[Data records]
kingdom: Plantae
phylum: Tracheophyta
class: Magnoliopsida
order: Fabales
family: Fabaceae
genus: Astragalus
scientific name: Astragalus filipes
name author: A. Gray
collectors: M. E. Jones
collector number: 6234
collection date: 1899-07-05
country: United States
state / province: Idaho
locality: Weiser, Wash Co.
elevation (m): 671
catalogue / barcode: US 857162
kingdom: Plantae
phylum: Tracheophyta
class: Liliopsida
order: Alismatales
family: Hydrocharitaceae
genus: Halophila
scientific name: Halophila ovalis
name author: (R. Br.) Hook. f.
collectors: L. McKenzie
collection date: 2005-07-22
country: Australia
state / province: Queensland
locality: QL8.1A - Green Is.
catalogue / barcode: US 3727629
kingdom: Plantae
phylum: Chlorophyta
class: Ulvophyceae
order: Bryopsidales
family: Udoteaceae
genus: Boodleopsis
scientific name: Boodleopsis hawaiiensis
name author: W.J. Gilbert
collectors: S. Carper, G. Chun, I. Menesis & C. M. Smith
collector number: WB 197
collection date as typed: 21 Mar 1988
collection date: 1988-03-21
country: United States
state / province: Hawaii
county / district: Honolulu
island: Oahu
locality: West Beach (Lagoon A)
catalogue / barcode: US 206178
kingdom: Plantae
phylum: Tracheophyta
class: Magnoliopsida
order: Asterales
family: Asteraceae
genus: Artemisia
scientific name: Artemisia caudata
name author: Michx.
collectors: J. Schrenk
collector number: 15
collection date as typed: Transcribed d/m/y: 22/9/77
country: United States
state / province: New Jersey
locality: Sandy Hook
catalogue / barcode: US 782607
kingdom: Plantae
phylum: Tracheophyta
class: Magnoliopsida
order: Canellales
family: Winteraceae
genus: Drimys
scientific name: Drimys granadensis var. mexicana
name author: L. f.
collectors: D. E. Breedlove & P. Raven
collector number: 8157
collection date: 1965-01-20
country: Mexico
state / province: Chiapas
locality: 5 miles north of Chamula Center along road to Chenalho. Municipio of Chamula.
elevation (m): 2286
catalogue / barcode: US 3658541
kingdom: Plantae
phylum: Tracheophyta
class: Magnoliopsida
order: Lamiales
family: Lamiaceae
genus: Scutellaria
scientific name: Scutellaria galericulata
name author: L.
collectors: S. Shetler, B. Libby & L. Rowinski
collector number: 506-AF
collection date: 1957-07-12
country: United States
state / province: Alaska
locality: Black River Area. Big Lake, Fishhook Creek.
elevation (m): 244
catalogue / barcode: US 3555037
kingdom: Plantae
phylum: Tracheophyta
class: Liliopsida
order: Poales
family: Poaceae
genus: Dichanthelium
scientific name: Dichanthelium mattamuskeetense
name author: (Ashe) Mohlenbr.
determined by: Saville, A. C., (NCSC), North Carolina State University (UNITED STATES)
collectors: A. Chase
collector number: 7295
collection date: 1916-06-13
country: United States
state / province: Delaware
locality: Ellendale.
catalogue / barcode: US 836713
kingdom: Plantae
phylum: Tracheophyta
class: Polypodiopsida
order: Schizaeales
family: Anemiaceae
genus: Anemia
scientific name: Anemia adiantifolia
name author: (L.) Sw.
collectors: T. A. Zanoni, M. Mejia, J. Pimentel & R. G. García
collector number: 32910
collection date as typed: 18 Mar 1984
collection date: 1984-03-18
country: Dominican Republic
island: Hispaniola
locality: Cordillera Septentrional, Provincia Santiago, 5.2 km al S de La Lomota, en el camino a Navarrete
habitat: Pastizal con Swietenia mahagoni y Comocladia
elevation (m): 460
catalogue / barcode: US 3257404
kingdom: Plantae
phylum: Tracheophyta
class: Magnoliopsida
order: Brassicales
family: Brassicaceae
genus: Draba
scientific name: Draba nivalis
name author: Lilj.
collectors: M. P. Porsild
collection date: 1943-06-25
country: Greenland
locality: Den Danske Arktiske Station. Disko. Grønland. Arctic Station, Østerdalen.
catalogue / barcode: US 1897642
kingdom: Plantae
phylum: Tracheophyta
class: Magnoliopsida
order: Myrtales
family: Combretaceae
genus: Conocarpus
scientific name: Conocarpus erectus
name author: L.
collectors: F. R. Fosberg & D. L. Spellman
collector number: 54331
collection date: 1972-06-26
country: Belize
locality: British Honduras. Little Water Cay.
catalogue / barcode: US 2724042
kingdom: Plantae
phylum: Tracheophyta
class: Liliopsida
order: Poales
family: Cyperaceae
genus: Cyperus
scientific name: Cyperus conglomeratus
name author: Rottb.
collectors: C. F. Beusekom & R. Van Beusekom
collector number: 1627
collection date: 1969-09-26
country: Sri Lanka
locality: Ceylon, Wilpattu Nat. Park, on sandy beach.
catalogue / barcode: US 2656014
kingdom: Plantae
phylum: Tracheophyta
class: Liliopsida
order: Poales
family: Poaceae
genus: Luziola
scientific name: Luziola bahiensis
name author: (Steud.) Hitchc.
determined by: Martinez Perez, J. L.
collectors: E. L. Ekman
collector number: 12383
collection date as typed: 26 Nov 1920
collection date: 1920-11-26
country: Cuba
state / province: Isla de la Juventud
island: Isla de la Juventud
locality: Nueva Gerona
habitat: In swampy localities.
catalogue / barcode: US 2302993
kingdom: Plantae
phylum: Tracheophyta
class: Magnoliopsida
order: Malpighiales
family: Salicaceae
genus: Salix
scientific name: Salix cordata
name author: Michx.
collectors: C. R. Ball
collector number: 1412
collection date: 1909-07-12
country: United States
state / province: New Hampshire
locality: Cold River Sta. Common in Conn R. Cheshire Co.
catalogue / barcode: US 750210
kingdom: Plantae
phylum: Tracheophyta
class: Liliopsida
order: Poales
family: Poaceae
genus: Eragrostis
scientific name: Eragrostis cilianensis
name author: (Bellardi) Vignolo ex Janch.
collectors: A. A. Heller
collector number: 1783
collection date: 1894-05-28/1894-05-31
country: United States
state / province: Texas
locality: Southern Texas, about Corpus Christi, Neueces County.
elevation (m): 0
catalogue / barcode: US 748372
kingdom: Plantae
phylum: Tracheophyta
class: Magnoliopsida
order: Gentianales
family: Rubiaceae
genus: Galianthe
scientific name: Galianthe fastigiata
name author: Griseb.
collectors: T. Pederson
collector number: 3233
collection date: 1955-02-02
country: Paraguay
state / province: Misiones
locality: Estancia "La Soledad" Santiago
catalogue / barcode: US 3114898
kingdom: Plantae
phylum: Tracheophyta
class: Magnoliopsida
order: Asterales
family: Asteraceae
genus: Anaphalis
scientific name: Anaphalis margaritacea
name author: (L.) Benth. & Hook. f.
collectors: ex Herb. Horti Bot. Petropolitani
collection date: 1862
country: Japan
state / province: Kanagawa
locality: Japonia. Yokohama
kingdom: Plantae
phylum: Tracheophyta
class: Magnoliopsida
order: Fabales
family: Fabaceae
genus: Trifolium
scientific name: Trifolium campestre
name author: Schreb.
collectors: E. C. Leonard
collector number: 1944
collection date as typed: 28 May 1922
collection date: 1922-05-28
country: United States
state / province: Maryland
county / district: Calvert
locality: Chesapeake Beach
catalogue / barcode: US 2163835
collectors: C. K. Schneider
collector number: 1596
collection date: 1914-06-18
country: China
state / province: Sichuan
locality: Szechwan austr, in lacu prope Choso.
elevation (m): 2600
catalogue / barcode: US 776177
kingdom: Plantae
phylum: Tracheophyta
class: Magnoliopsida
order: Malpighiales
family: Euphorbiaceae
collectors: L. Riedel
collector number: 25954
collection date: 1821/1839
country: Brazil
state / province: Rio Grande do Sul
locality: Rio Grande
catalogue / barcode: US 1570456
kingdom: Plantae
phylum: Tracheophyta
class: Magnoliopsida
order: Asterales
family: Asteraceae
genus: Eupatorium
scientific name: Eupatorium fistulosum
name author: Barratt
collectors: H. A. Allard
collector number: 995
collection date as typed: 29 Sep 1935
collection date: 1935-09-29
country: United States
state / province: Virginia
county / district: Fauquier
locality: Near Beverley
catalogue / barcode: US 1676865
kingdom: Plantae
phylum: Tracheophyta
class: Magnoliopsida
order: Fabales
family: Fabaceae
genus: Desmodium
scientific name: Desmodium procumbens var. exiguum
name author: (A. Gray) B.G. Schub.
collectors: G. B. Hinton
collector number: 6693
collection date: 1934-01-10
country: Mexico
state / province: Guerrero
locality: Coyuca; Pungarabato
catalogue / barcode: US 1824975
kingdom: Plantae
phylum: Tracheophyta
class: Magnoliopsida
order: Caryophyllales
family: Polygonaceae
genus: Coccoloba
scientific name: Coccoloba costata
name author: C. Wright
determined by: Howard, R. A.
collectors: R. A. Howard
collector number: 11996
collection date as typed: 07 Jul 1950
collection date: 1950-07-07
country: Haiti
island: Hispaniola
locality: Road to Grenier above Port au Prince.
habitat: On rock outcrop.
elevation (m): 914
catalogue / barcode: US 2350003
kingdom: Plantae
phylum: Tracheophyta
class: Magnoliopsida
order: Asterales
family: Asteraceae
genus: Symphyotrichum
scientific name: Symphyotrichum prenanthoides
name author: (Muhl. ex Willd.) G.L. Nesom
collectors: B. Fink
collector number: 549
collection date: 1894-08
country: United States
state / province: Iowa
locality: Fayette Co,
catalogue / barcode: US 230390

[TASK DESCRIPTION] Return, verbatim, every line from the line with "order: Schizaeales" through the line with "collectors: F. R. Fosberg & D. L. Spellman", including both of those lines.

[EXERCISE ANSWER]
order: Schizaeales
family: Anemiaceae
genus: Anemia
scientific name: Anemia adiantifolia
name author: (L.) Sw.
collectors: T. A. Zanoni, M. Mejia, J. Pimentel & R. G. García
collector number: 32910
collection date as typed: 18 Mar 1984
collection date: 1984-03-18
country: Dominican Republic
island: Hispaniola
locality: Cordillera Septentrional, Provincia Santiago, 5.2 km al S de La Lomota, en el camino a Navarrete
habitat: Pastizal con Swietenia mahagoni y Comocladia
elevation (m): 460
catalogue / barcode: US 3257404
kingdom: Plantae
phylum: Tracheophyta
class: Magnoliopsida
order: Brassicales
family: Brassicaceae
genus: Draba
scientific name: Draba nivalis
name author: Lilj.
collectors: M. P. Porsild
collection date: 1943-06-25
country: Greenland
locality: Den Danske Arktiske Station. Disko. Grønland. Arctic Station, Østerdalen.
catalogue / barcode: US 1897642
kingdom: Plantae
phylum: Tracheophyta
class: Magnoliopsida
order: Myrtales
family: Combretaceae
genus: Conocarpus
scientific name: Conocarpus erectus
name author: L.
collectors: F. R. Fosberg & D. L. Spellman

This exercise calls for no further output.